Atp's external memory

Glusterfs, NFS, MooseFS

Disruptor free zone.

Its long been our plan to move to a better network filesystem than NFS - ideally a distributed one so that we can get rid of our current NFS+DRBD+Pacemaker storage servers, and move to something a bit more integrated and active/active.

Looking at our requirements the options are; Lustre, Gluster or MooseFS.  There are lots of other good candidates out there; Pomegranate, Mogile, Sector/Sphere, Ceph etc... See the wikipedia page on distributed filesystems for more detail.

Here are our first impressions, and some basic performance data comparisons.

(Updated 29/Jul/2011 - following some very helpful feedback from a gluster architect about some areas that could have been much clearer).

Our use case is bulk data in large files - straight forward filesystem operations in other words.

Having written bits of a FUSE based file system I'm a bit cautious of them - probably down to "familiarily breeding contempt" more than anything else. So as both gluster and moosefs are FUSE based, I was a little dubious to start with. I'm still of the opinion that an in kernel filesystem client would probably benefit in terms of throughput, latency and the ability to use the page cache for async writes. 

I could write several paragraphs on the filesystems we didn't look at, but of all of them the only one that could be considered in the same categories of - "Free", "Production Ready", "In Wide Use", "Not Requiring Bleeding Edge Kernel" was Lustre. 

Which is now owned by Oracle Corp.

Which is a fairly good reason by itself to avoid making it part of our infrastructure. What sealed it however was the lack of data replication/resiliency. True we have raid 5, 6, 10 to choose from. But still the idea is to get replication for free in the file system. 

Test Rig

The initial quick look test rig is two machines  connected by a gigabit cable. "bar"  has an SSD, and acted as the storage server, and "Foo" which was the client. Both have enough ram for it not be a bother, and plenty of cpu capacity. For proper replicated testing we're planning on having 6 desktops with SSDs in.

  • Foo:  4 core Opteron 2214, 12 GB Ram. Ubuntu 10.04 64 bit
  • Bar:  2 core P9400, 4gb RAM, Fedora 12 64bit.

(Update: SSD stats for running the tests locally now added below the chart. The underlying file system is EXT4) 


Really easy to install. A deb for the ubuntu system and rpms for the fedora system. It was pretty easy to figure out what did what, and following the instructions on the web site had me up and running on a volume with a single replica within 10 minutes.

Playing around it quickly showed that you had to be careful with the contents of the storage pool directory, and that this was not like an NFS export. It took a while to understand that the "repair" mechanism required a poke on each file on the client.  In the end I settled on $touch test.file as being the best way forward.

Adding storage bricks on the fly to a replicated setup didn't seem possible - but I didn't spend that much time on it,  but the gluster command seemed quite clear and easy to use.The logfile seemed particularly opaque, and the first time I set it up I managed to get localhost listed as a peer for itself, which shouldn't happen. This caused all sorts of errors in the log file about connections being refused, but these seemed to be normal after much googling.
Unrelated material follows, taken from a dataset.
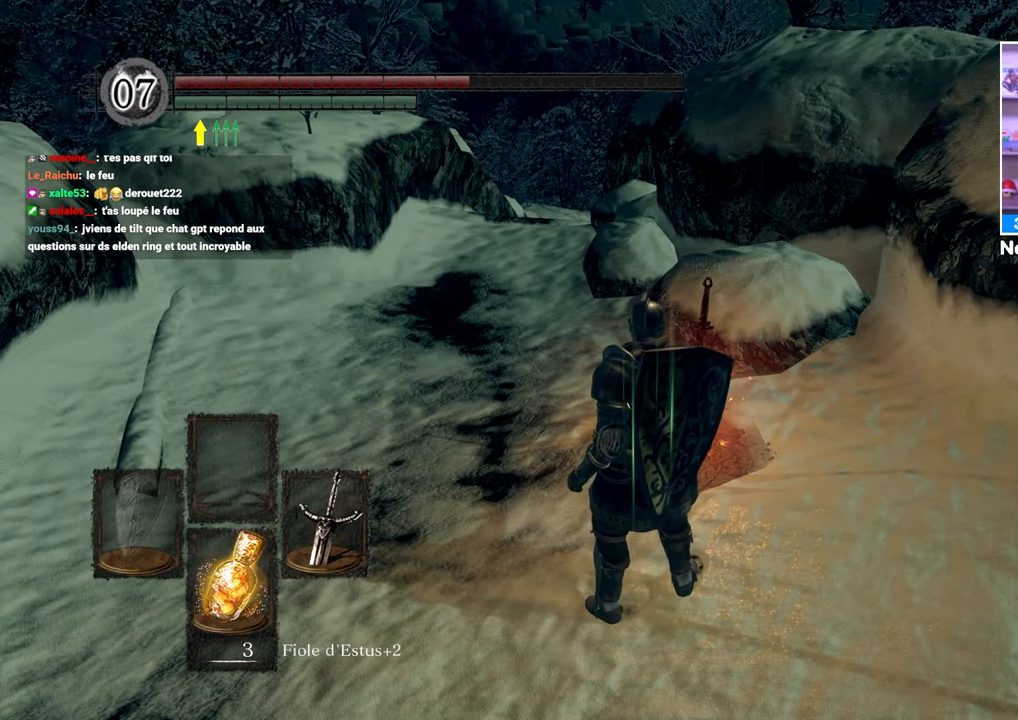
{"dt_ms": 500, "buttons": [], "left_stick": "center", "right_stick": "center", "button_events": []}
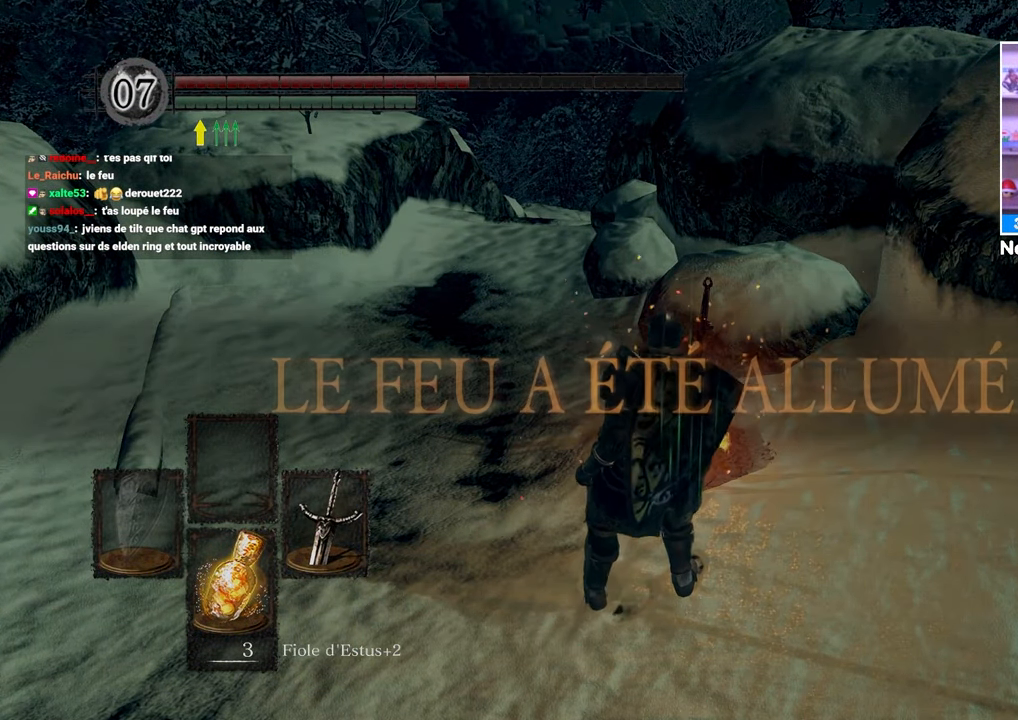
{"dt_ms": 500, "buttons": [], "left_stick": "center", "right_stick": "center", "button_events": []}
In short, simple to set up and get running. Once running the only thing I had issues with was the gluster nfs server causing problems with the NFS tests until I shut gluster down completely (obvious in hindsight).

Version Tested: 3.2.1 64bit.

The two brick configuration is a replicated setup, not distributed or striped.  


This felt far more industrial and professional for some reason. Perhaps its because it matched my preconception of what a distributed filesystem should look like. There are far more moving parts, and unlike gluster there is a single point of failure with the metadata server. There are moves towards fixing that it seems. I ran the master, chunkserver and webserver on the same storage node, and the client on the other.

No debs or rpms. There was a spec file and with a small edit to the version number, and repack of the .tar.gz file I was able to build rpms. On the Ubuntu side, I ended up doing a traditional configure/make/make install. Which irks me a little.  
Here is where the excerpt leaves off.